An FIR against actor Aamir Khan and his wife Kiran Rao was lodged in Bihar, accusing them of sedition and promoting enmity between religious groups after Khan said he was “alarmed” and “depressed” over rising intolerance. The same police station, Article 14 reported, four years later in October 2019, registered a case of sedition against 49 eminent individuals, including filmmaker Mani Ratnam, historian Ramchandra Guha, actors Aparna Sen and Konkana Sen Sharma, after they wrote to the Prime Minister criticising mob lynchings. Although the Supreme Court has clarified that people can be charged with sedition only if there is incitement and intention to create disorder and real possibility of violence, sedition cases continue to be registered on the flimsiest of grounds.

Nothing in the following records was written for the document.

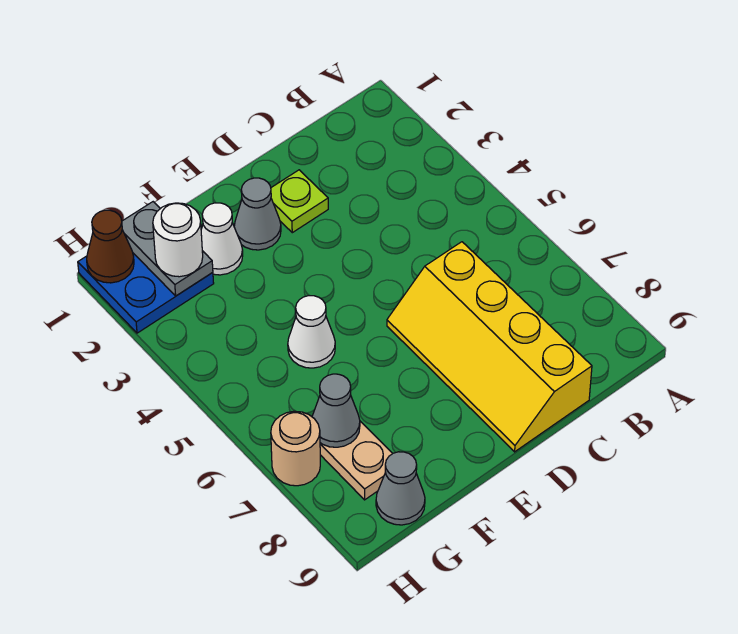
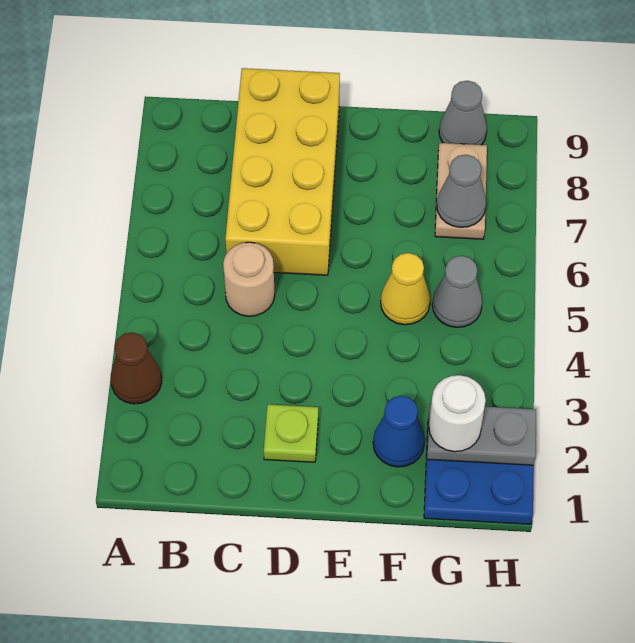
yellow slope C6:D9 level 1 top C -> yellow brick C6:D9 level 1
grey cone E2 level 1 -> grey cone G5 level 1
white cone F2 level 1 -> blue cone F2 level 1
white cone F5 level 1 -> yellow cone F5 level 1
grey plate G1:G2 level 2 -> grey plate G2:H2 level 2
brown cone H1 level 2 -> brown cone A3 level 1
tan round brick H7 level 1 -> tan round brick C5 level 1

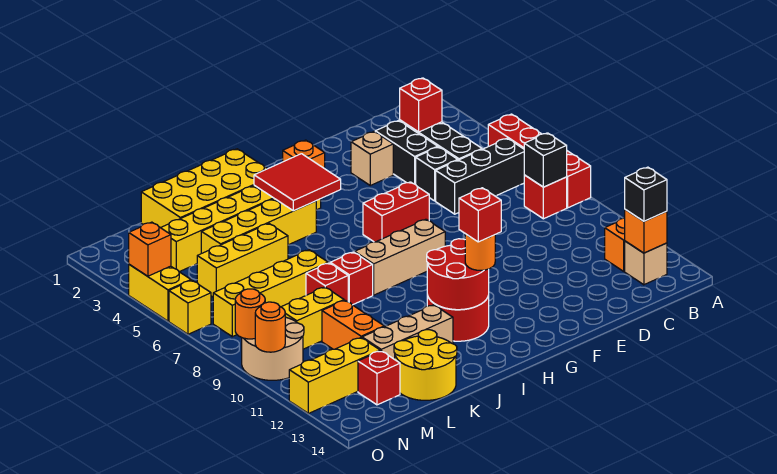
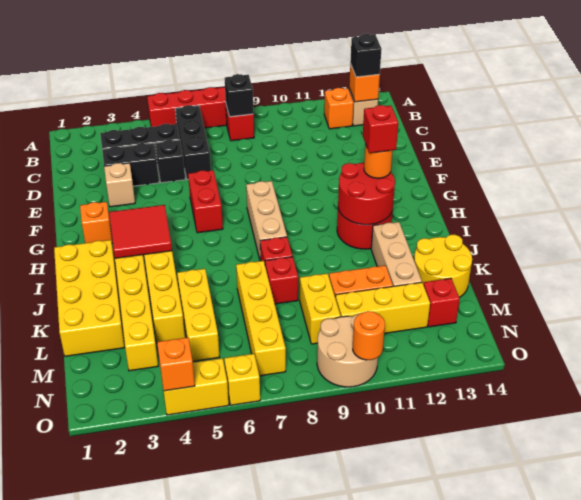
red brick C3 level 2 -> none
yellow brick M12:O12 level 1 -> yellow brick M10:M12 level 1
orange round brick O9 level 2 -> none

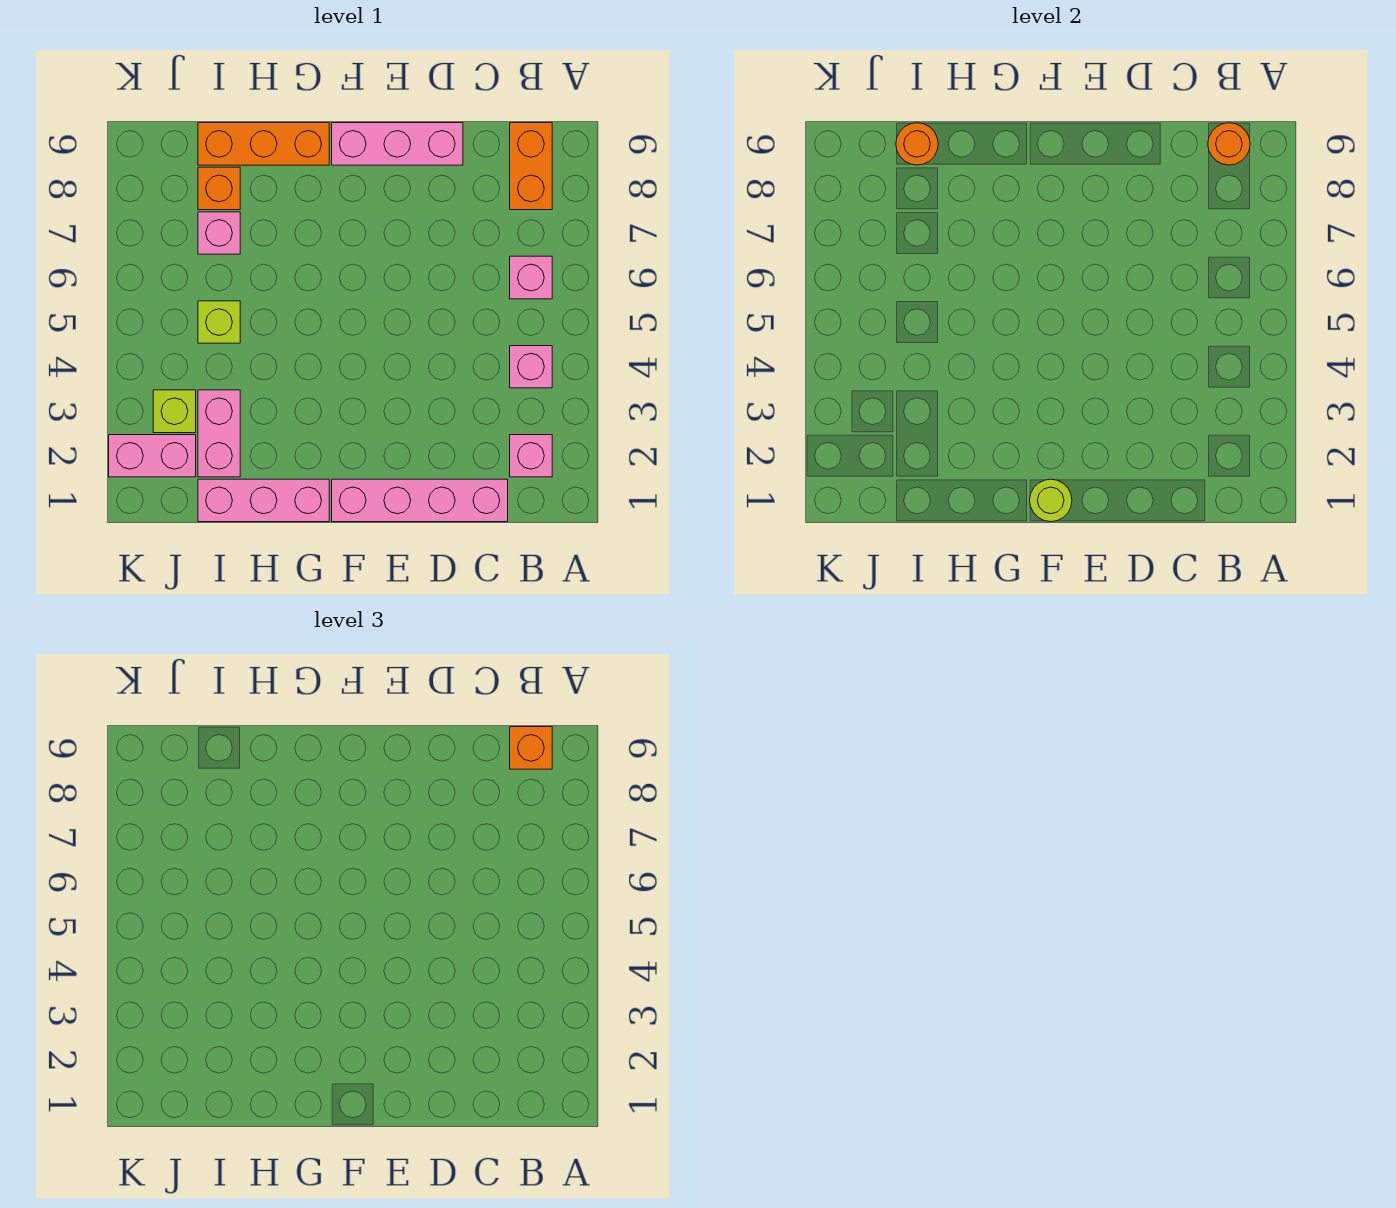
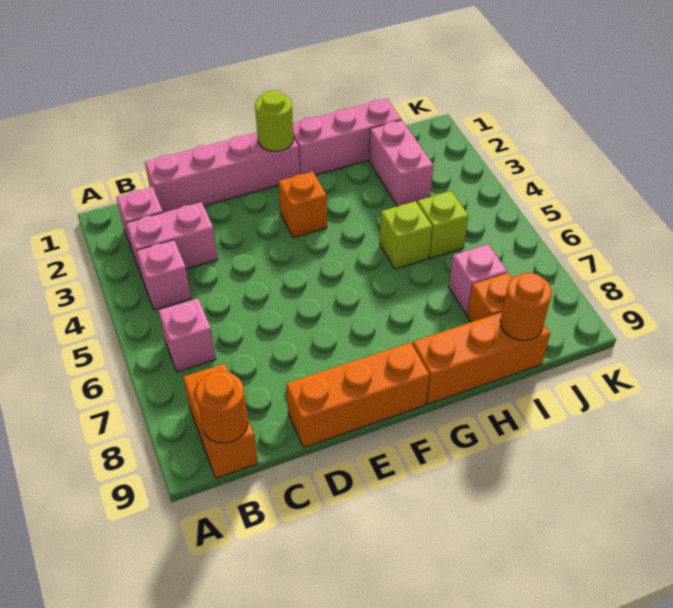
orange brick B9 level 3 -> orange brick F3 level 1
pink brick D9:F9 level 1 -> orange brick D9:F9 level 1
pink brick J2:K2 level 1 -> pink brick B3:C3 level 1
lime brick J3 level 1 -> lime brick H5 level 1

Senior BJP leaders including the Prime Minister have however backed the colonial sedition law. When the INC manifesto on the eve of the 2019 general elections promised to repeal the law, Modi mocked the move. “Congress wants to encourage those who burn the tricolour, those who do not chant Jai Hind like you and me…,” he had then said.
Journalists are also being booked for ‘public mischief’, for preventing public servants from discharging their duty etc. While an FIR was filed against a portal in Kashmir for reporting that the army forced a Shopian school to hold a Republic Day function, three journalists in Kanpur were booked for reporting that children at a Yoga event in a government school were shivering in the cold. Delhi Police arrested a freelance journalist Mandeep Punia (25) last week for allegedly instigating farmers and using criminal force to attack policemen.
For civil liberties, the last 14 months have been a nightmare. The year 2021 does not seem to hold much hope either.